After selecting science WikiProjects we were still left needing to identify the pages belonging to the selected project and the revisions belonging to the selected pages.

Selecting science pages[edit]

We used the category labels to identify science pages. Using the replica databases provided at wmflabs, we selected all category links indicating quality rating or importance which frequently contain the project name. The output of this query is then further processed to extract the project name and associated page id. From this list of project page-id pairs we select all page ids in the selected projects.

Selecting science revisions[edit]

With our science pages identified we iterate through all enwiki-20160601-stub-meta-history*.xml.gz dumps selecting out and diffing the number of bytes between consecutive revisions for all revisions belonging to the identified pages.

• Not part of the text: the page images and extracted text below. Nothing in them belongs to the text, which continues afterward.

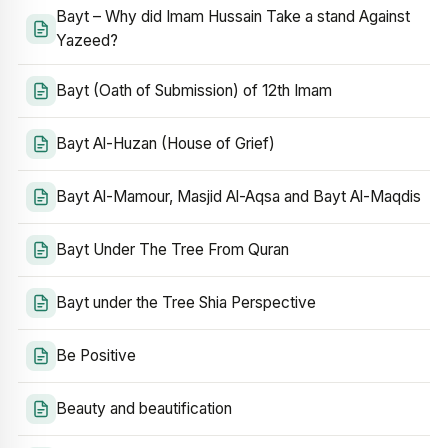
Bayt – Why did Imam Hussain Take a stand Against
Yazeed?
Bayt (Oath of Submission) of 12th Imam
Bayt Al-Huzan (House of Grief)
Bayt Al-Mamour, Masjid Al-Aqsa and Bayt Al-Maqdis
Bayt Under The Tree From Quran
Bayt under the Tree Shia Perspective
Be Positive
Beauty and beautification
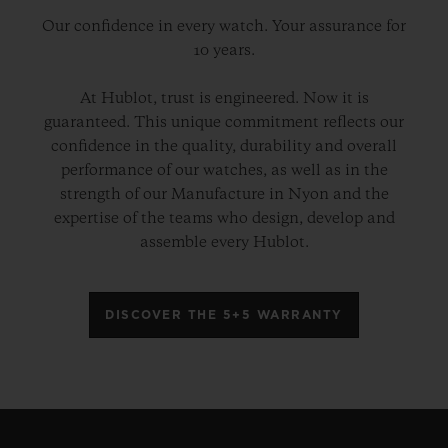
Our confidence in every watch. Your assurance for
10 years.
At Hublot, trust is engineered. Now it is
guaranteed. This unique commitment reflects our
confidence in the quality, durability and overall
performance of our watches, as well as in the
strength of our Manufacture in Nyon and the
expertise of the teams who design, develop and
assemble every Hublot.
DISCOVER THE 5+5 WARRANTY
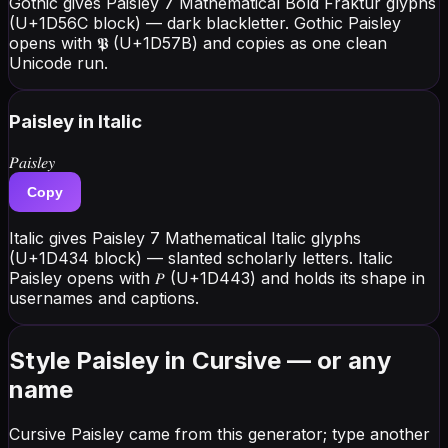
Gothic gives Paisley 7 Mathematical Bold Fraktur glyphs
(U+1D56C block) — dark blackletter. Gothic Paisley
opens with 𝕻 (U+1D57B) and copies as one clean
Unicode run.
Paisley
in Italic
𝑃𝑎𝑖𝑠𝑙𝑒𝑦
Copy
Italic gives Paisley 7 Mathematical Italic glyphs
(U+1D434 block) — slanted scholarly letters. Italic
Paisley opens with 𝑃 (U+1D443) and holds its shape in
usernames and captions.
Style Paisley in Cursive — or any
name
Cursive Paisley came from this generator; type another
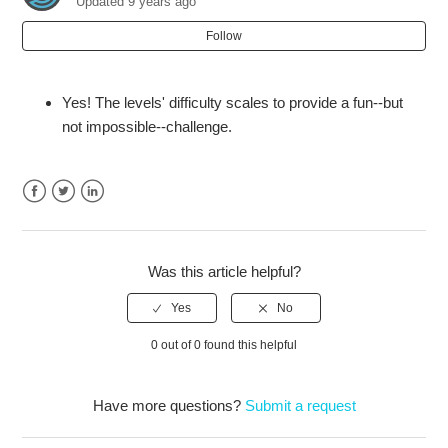
Updated
9 years ago
Does Raw Data have a single-player mode?
Follow
Will there be Raw Data DLC?
Yes! The levels' difficulty scales to provide a fun--but
not impossible--challenge.
Facebook
Twitter
LinkedIn
Was this article helpful?
0 out of 0 found this helpful
Have more questions?
Submit a request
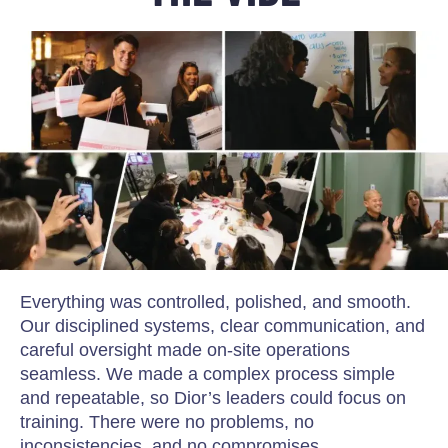
Everything was controlled, polished, and smooth.
Our disciplined systems, clear communication, and
careful oversight made on-site operations
seamless. We made a complex process simple
and repeatable, so Dior’s leaders could focus on
training. There were no problems, no
inconsistencies, and no compromises.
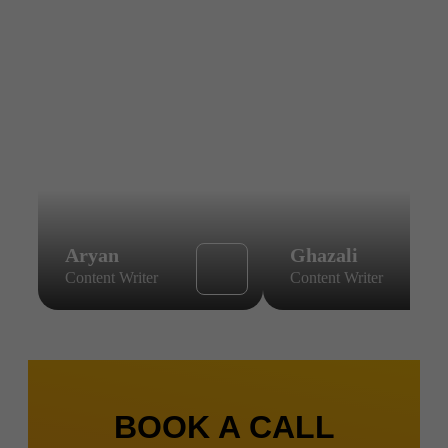
Aryan
Ghazali
Content Writer
Content Writer
BOOK A CALL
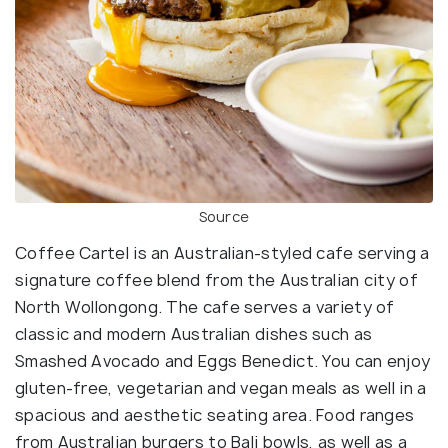
Source
Coffee Cartel is an Australian-styled cafe serving a
signature coffee blend from the Australian city of
North Wollongong. The cafe serves a variety of
classic and modern Australian dishes such as
Smashed Avocado and Eggs Benedict. You can enjoy
gluten-free, vegetarian and vegan meals as well in a
spacious and aesthetic seating area. Food ranges
from Australian burgers to Bali bowls, as well as a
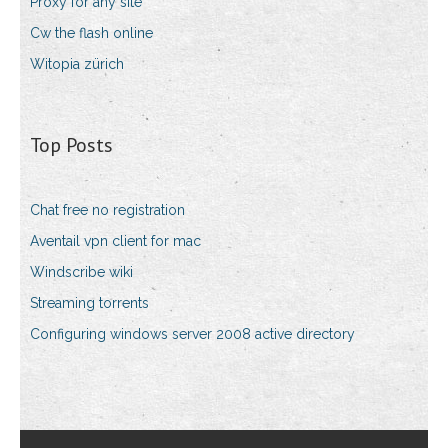
Proxy for any site
Cw the flash online
Witopia zürich
Top Posts
Chat free no registration
Aventail vpn client for mac
Windscribe wiki
Streaming torrents
Configuring windows server 2008 active directory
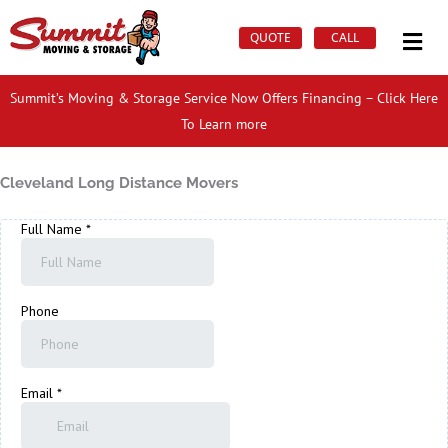
Skip
Mai
to
QUOTE
CALL
Men
content
Summit’s Moving & Storage Service Now Offers Financing – Click Here
To Learn more
Cleveland Long Distance Movers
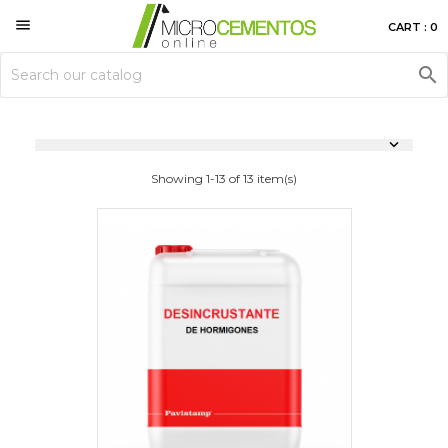

CART : 0


Showing 1-13 of 13 item(s)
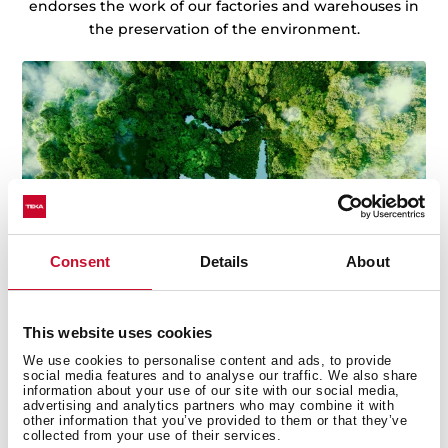
endorses the work of our factories and warehouses in
the preservation of the environment.
Consent
Details
About
This website uses cookies
We use cookies to personalise content and ads, to provide
social media features and to analyse our traffic. We also share
information about your use of our site with our social media,
advertising and analytics partners who may combine it with
other information that you’ve provided to them or that they’ve
Technical details
collected from your use of their services.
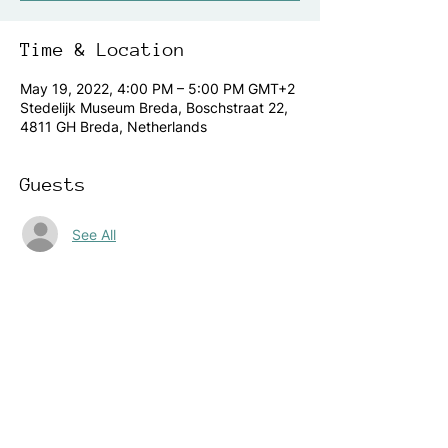
Time & Location
May 19, 2022, 4:00 PM – 5:00 PM GMT+2
Stedelijk Museum Breda, Boschstraat 22,
4811 GH Breda, Netherlands
Guests
See All
About the event
Are you located in The Netherlands, and 
like to join our 
yearly 
KinderTrendrede
 event, you are 
very welcome. Young children will hand 
over their futures manifesto to the mayor 
of the city Breda.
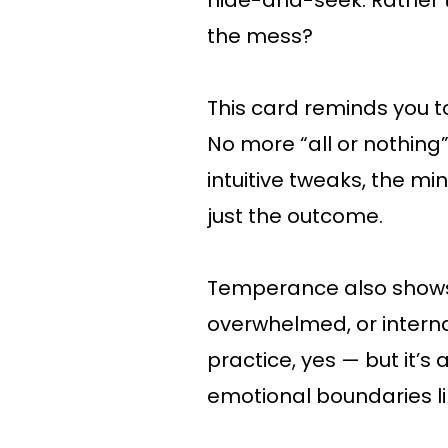
hide-and-seek. Rather 
the mess?
This card reminds you t
No more “all or nothing
intuitive tweaks, the mi
just the outcome.
Temperance also shows 
overwhelmed, or internal
practice, yes — but it’s
emotional boundaries li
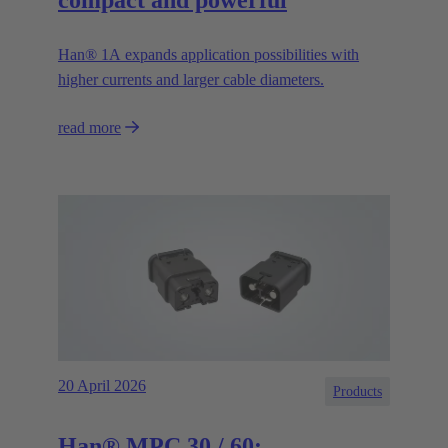
Han® 1A expands application possibilities with
higher currents and larger cable diameters.
read more
20 April 2026
Products
Han® MPC 30 / 60:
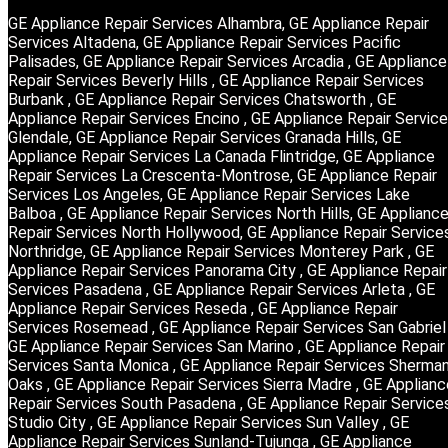
GE Appliance Repair Services Alhambra, GE Appliance Repair
Services Altadena, GE Appliance Repair Services Pacific
Palisades, GE Appliance Repair Services Arcadia , GE Appliance
Repair Services Beverly Hills , GE Appliance Repair Services
Burbank , GE Appliance Repair Services Chatsworth , GE
Appliance Repair Services Encino , GE Appliance Repair Servic
Glendale, GE Appliance Repair Services Granada Hills, GE
Appliance Repair Services La Canada Flintridge, GE Appliance
Repair Services La Crescenta-Montrose, GE Appliance Repair
Services Los Angeles, GE Appliance Repair Services Lake
Balboa , GE Appliance Repair Services North Hills, GE Applianc
Repair Services North Hollywood, GE Appliance Repair Service
Northridge, GE Appliance Repair Services Monterey Park , GE
Appliance Repair Services Panorama City , GE Appliance Repair
Services Pasadena , GE Appliance Repair Services Arleta , GE
Appliance Repair Services Reseda , GE Appliance Repair
Services Rosemead , GE Appliance Repair Services San Gabriel 
GE Appliance Repair Services San Marino , GE Appliance Repair
Services Santa Monica , GE Appliance Repair Services Sherma
Oaks , GE Appliance Repair Services Sierra Madre , GE Applianc
Repair Services South Pasadena , GE Appliance Repair Service
Studio City , GE Appliance Repair Services Sun Valley , GE
Appliance Repair Services Sunland-Tujunga , GE Appliance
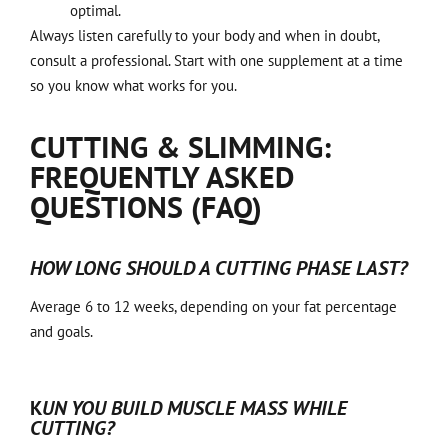
optimal.
Always listen carefully to your body and when in doubt,
consult a professional. Start with one supplement at a time
so you know what works for you.
CUTTING & SLIMMING:
FREQUENTLY ASKED
QUESTIONS (FAQ)
HOW LONG SHOULD A CUTTING PHASE LAST?
Average 6 to 12 weeks, depending on your fat percentage
and goals.
K
UN YOU BUILD MUSCLE MASS WHILE
CUTTING?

Tallying daily contributions[edit]

Using the selected revisions we tally the number of positive bytes added by Wiki Ed students and by contributors in general. We iterate through our data set of selected revisions, searching back 10 revisions to look for a sha1 matching, indicating a likely revert. If we find a match we omit all edits between the original and the reverting edit. The reverting edit is also omitted. For each edit that passes this test and contributes a positive number of bytes we identify its date and contributor. If the contributor is part of the Wiki Ed cohort it is added to that date's sum of contributions for Wiki Ed.


Bytes added by general users to Wikipedia in science articles during spring 2016.
Bytes added by general users to Wikipedia in science articles during spring 2016.

Examining contribution trends by general users throughout the semester shows that they are relatively consistent with the exception of some intermittent spikes. The largest of these in science contribution, and actually in all contribution in the history of Wikipedia occurred on April 11 and correlated with User:Rfassbind merging list of 100 minor planets into lists of 1000 minor planets. For the sake of further analysis contributions made on April 11 were removed from consideration since the metric was dominated by the shifting around of content, rather than its creation which is the concept we are attempting to measure.

The median level of contribution over Wikipedia's entire lifespan is 1129336 bytes/day while looking only over the past two year it is a slightly reduced 1079130 bytes/day.

Bytes added by Wiki Ed students to Wikipedia in science articles during spring 2016.
Bytes added by Wiki Ed students to Wikipedia in science articles during spring 2016.

Looking at student bytes added to science articles we see a clear relationship with the academic schedule. Students are more active in the last two months of the typical semester, correlating to the typical times in which term papers would be due. There are also smaller bursts of activity in mid February and early March believed to be correlated with quarter system classes.

During the spring 2016 semester general editors produced 192878894 bytes, 167649187 bytes when April 11 is removed. Wiki Ed students produced 4685882 bytes of content, 4611449 bytes omitting April 11, during the spring 2016 semester. This amounts to 2.8% of all science content added. If we narrow our focus to the most active time in the school year, between April 1 and May 15 (April 11 omitted), Wiki Ed students contribute 5.9% of all science content added.

Portion of bytes added by Wiki Ed students during spring 2016 to science articles.
Portion of bytes added by Wiki Ed students during spring 2016 to science articles.